When instructed to move, subjects A/B moved with an average velocity of 2.5/4.8mms^-1 with translations and rotations up to 20/30mm and 7/10°. During a stationary 20s window, the RMSE for subjects A/B was 1.0/0.7mm for PT and 0.6/0.5mm for pTxS. During motion, the ‘ground truth’ registration precision for subjects A/B was estimated to be 0.5mm/0.9mm for translations and 0.2°/0.3° for rotations (determined as the first order derivative/). The cumulative energy in the first 12 singular values was 97% for pTxS, 99% for PT, and 97% for combined signals. The RMSE for each degree of freedom is shown in Table 1 as well as the average global RMSE which was 1.5/2.3mm for PT, 1.4/2.1mm for pTxS and 1.3/2.1mm for a combination of these for Subjects A/B. The predicted motion traces from PT, pTxS and a combination of both are shown in Figure 1 for each degree of freedom and correlate well with the ground truth.

Discussion

Both PT and pTxS show an increased global RMSE for subject B. This is likely due to changes in coil loading related to rigid motion; this is especially evident towards the end of the test scans. Motion predictions using all methods agree with EPI registered motion and where they do not, they tend to agree well with each other, indicating true changes not captured by the rigid-body motion model.
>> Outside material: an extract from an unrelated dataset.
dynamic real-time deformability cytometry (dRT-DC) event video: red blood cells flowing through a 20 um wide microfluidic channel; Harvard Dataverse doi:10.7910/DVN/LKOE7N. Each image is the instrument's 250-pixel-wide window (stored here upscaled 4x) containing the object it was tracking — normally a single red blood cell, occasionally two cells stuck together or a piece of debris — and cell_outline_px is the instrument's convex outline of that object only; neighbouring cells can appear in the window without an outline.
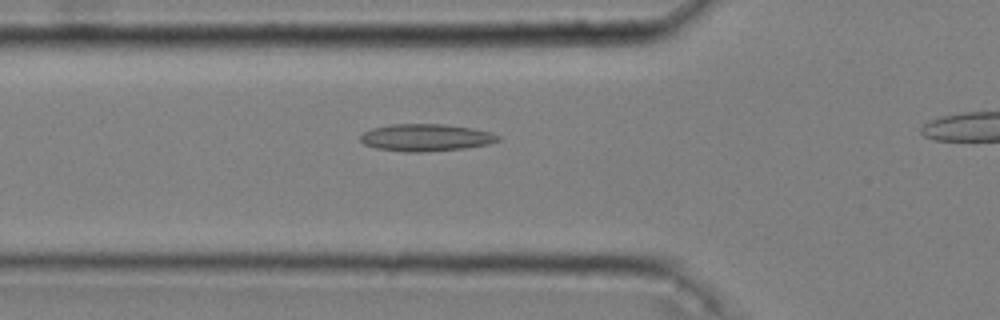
{"species": "common noctule bat (a hibernating species)", "species_latin": "Nyctalus noctula", "temperature_condition": "cold", "stored_images_in_passage": 38, "camera_frame_rate_fps": 3000, "um_per_image_px": 0.085, "animal": {"sex": "male", "body_mass_g": 20.4}, "frame": {"image": 1, "passage_image": 12, "time_ms": 3.667, "image_size_px": [1000, 320], "cell_outline_px": [[500, 140], [488, 144], [464, 148], [420, 152], [404, 152], [376, 148], [364, 144], [360, 140], [360, 136], [364, 132], [372, 128], [392, 124], [444, 124], [472, 128], [492, 132], [500, 136]], "centroid_in_image_um": [36.2, 11.69], "position_along_channel_um": 89.6, "area_um2": 21.79}}
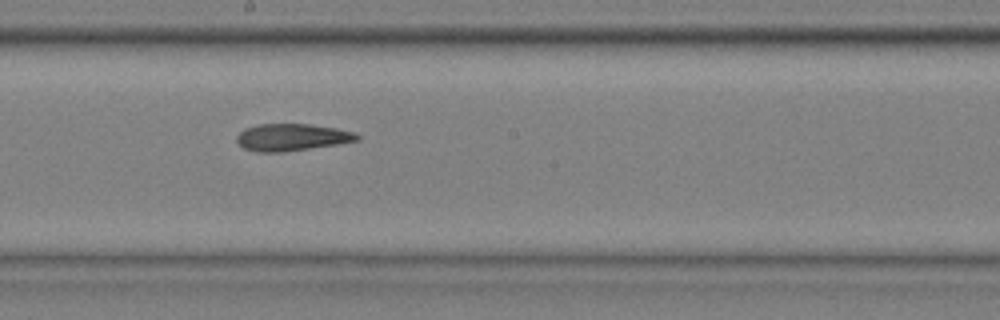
{"frame": {"image": 2, "passage_image": 23, "time_ms": 7.333, "image_size_px": [1000, 320], "cell_outline_px": [[360, 140], [336, 144], [284, 152], [256, 152], [244, 148], [236, 140], [236, 136], [244, 128], [256, 124], [312, 124], [336, 128], [356, 132], [360, 136]], "centroid_in_image_um": [24.8, 11.66], "position_along_channel_um": 223.4, "area_um2": 19.07}}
Further work is required to interpret non-rigid body system changes and refine the motion model to achieve the accuracy required for in-vivo motion tracking. Going forward, we will also explore the sensitivity to smaller amplitudes of motion.

Conclusion

There is high sensitivity to rigid body head motion in both PT and pTxS signals. Both methods currently achieve a similar degree of accuracy, however, more investigation is required to determine the sensitivity for smaller amplitudes of motion.

Acknowledgements

JK acknowledges the support of EPSRC through an iCASE award in collaboration with Siemens Healthcare Ltd. The Wellcome Centre for Integrative Neuroimaging is supported by core funding from the Wellcome Trust (203139/Z/16/Z). LV is funded by a Sir Henry Dale Fellowship awarded jointly by the Wellcome Trust and the Royal Society (221805/Z/20/Z) and also acknowledges the support of the Slovak Grant Agencies VEGA (2/0003/20) and APVV (#19–0032). MC is supported by the Canada Research Chairs Program.